Examine each line of the data. Copy the line if it includes the word "thumb".

*Material shown*:
....................

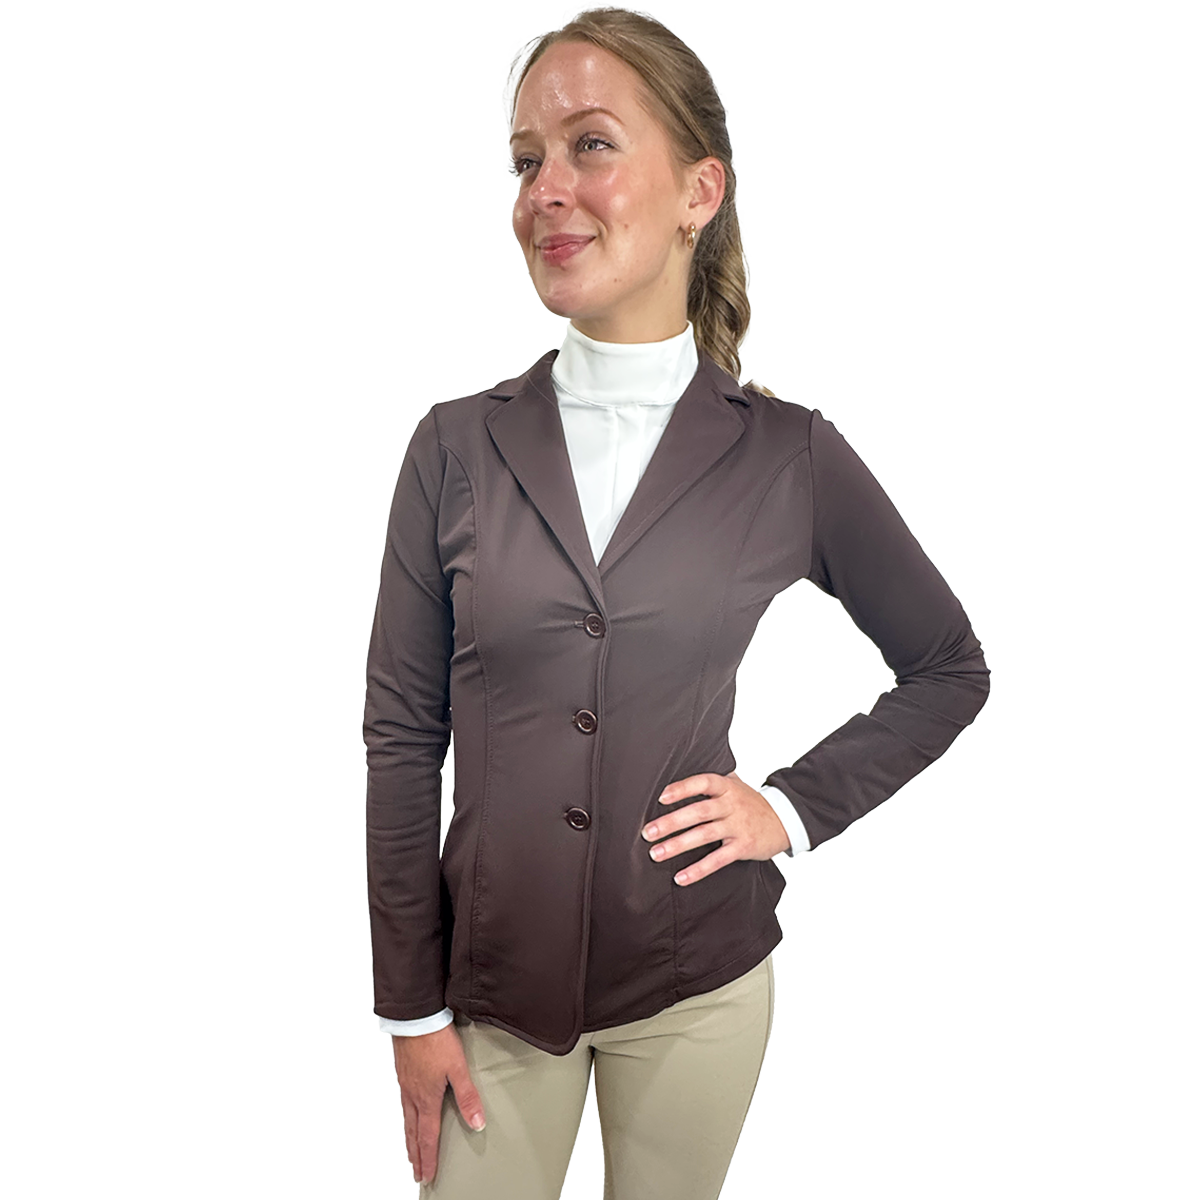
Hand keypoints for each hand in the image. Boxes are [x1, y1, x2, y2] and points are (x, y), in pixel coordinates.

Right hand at [392, 1022, 485, 1185]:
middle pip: (413, 1133)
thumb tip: (477, 1123)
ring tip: (411, 1150)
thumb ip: (467, 1096)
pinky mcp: (402, 1071)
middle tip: (416, 1172)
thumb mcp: (458, 1068)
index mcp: (427, 1098)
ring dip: (409, 1138)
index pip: (428, 1137)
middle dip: (416, 1155)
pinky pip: (403, 1103)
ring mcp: (405, 1083)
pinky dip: (405, 1117)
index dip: (429, 1158)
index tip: (427, 1176)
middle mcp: (413, 1095)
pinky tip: (408, 1112)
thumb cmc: (435, 1039)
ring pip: (406, 1119)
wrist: (414, 1016)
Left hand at [640, 770, 790, 885]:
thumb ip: (713, 780)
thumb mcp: (735, 784)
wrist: (785, 820)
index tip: (662, 797)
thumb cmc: (752, 803)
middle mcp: (732, 805)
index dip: (682, 789)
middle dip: (671, 822)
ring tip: (656, 853)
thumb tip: (683, 766)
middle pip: (698, 812)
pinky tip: (680, 877)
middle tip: (648, 832)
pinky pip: (718, 860)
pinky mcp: (743, 847)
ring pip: (704, 835)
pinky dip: (698, 870)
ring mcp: (738, 827)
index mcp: (727, 787)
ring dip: (677, 845)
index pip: (703, 782)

....................

*Result of this task*:
thumb tip: (477, 1123)
thumb ip: (467, 1096)
thumb mcp: (458, 1068)
thumb cmc: (435, 1039)
thumb ip: (713, 780)
thumb mcp: (735, 784)
thumb cmc: (752, 803)
thumb tip: (683, 766)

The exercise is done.